When I arrived and we were leaving the airport, she needed to grab my arm to go down the stairs. She told me what was wrong with her eyes but I didn't understand the vocabulary.. we looked it up when we got home-- cataracts. This was tough for me to accept. I know cataracts aren't the end of the world. She's having the lazer procedure in a few weeks. But she couldn't quilt. I traveled all the way there and the only thing I really wanted to do was sit and quilt with her every day, and she couldn't quilt. I wanted to show her things and she couldn't see them. My little Moo cards-- just a blur. I could see it hurt her not to be able to see and share things with me. I almost felt guilty sitting there piecing my diamond stars every night after dinner, but she was happy to have me there and I was happy to make her happy.

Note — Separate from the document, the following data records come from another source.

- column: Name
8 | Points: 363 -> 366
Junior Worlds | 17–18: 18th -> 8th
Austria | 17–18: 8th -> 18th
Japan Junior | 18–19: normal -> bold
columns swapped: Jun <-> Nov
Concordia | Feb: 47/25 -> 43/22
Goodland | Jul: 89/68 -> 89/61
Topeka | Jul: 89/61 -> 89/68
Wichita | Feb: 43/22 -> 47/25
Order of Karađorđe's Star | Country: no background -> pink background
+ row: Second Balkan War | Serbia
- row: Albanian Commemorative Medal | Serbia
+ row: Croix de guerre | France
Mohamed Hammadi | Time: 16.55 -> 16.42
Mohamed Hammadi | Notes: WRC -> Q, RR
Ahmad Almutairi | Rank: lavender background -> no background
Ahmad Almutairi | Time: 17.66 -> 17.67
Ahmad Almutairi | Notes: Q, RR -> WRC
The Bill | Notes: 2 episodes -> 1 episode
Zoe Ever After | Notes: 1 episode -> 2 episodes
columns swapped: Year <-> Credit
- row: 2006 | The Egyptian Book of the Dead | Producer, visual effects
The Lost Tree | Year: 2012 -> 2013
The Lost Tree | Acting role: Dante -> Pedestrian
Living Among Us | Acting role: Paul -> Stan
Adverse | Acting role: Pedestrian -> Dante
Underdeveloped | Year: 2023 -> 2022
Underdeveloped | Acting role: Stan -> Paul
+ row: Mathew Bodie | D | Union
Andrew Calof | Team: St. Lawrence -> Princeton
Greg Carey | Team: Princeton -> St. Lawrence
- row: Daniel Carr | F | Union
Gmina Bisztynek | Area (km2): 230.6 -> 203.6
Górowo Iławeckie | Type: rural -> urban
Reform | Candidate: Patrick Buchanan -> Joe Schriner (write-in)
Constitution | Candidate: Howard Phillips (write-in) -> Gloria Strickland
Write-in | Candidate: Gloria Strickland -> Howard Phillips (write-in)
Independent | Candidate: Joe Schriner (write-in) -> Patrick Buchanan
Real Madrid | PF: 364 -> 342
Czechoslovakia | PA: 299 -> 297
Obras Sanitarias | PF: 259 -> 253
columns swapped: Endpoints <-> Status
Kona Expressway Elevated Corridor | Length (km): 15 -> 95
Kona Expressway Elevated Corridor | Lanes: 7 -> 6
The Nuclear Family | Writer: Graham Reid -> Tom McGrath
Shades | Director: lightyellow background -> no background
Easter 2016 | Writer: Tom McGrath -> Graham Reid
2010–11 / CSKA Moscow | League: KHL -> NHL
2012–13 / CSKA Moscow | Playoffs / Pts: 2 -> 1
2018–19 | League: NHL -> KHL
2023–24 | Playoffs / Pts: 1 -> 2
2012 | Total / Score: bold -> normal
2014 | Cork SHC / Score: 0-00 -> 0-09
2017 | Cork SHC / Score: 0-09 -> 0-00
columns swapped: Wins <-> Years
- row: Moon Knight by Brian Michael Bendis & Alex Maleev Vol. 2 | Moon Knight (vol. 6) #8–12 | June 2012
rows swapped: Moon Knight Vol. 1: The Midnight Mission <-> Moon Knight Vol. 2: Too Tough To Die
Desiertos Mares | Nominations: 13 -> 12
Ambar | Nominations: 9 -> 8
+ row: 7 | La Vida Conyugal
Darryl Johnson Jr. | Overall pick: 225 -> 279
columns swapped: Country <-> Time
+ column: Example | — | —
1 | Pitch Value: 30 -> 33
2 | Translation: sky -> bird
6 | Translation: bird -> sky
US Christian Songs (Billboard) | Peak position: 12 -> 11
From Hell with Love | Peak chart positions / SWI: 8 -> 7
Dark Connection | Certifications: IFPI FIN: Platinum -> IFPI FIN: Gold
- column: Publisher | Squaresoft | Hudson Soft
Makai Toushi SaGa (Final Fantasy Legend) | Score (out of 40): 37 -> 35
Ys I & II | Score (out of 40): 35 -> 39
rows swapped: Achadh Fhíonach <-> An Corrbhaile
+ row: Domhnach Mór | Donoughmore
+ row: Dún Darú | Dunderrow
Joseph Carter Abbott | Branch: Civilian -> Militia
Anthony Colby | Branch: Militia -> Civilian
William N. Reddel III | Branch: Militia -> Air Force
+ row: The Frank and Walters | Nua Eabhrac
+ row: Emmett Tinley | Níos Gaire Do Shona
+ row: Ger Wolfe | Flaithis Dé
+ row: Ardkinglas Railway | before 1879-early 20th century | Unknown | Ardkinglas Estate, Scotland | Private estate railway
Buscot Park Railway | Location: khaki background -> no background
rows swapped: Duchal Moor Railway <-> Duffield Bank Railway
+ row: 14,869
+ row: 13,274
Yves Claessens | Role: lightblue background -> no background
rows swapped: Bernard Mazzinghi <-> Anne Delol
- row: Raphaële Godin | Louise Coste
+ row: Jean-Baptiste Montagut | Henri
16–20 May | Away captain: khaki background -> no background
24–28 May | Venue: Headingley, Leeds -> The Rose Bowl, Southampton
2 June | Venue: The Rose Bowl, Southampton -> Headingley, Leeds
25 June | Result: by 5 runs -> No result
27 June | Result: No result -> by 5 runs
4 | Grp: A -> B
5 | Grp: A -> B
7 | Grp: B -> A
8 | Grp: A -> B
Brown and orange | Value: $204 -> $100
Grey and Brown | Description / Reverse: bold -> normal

We filled our days with social engagements, shopping trips, cooking and household chores. I didn't even bring up my wedding quilt until I had been there a week. She hadn't been able to work on it in almost a year and had tucked it away for safe keeping. She looked for two days but couldn't find it. I was sad about that too. Sad I couldn't appreciate all the work she had done for me, and sad that I could see the pain she felt because she couldn't do it anymore.
I'm lucky to have her for a friend. She is funny, thoughtful, and generous. In a lot of ways we're a lot alike. On the outside their lifestyle may seem like nothing special, but in a lot of ways her home reminded me of how I grew up. She stretched every penny and happily told you how far it went. Her motto is "ecology and economy" which she'd cheerfully repeat as she reused plastic wrap or emptied the food trash into the compost bin. She reminded me of a lot of things about myself that I had forgotten. That alone made the trip worth every penny.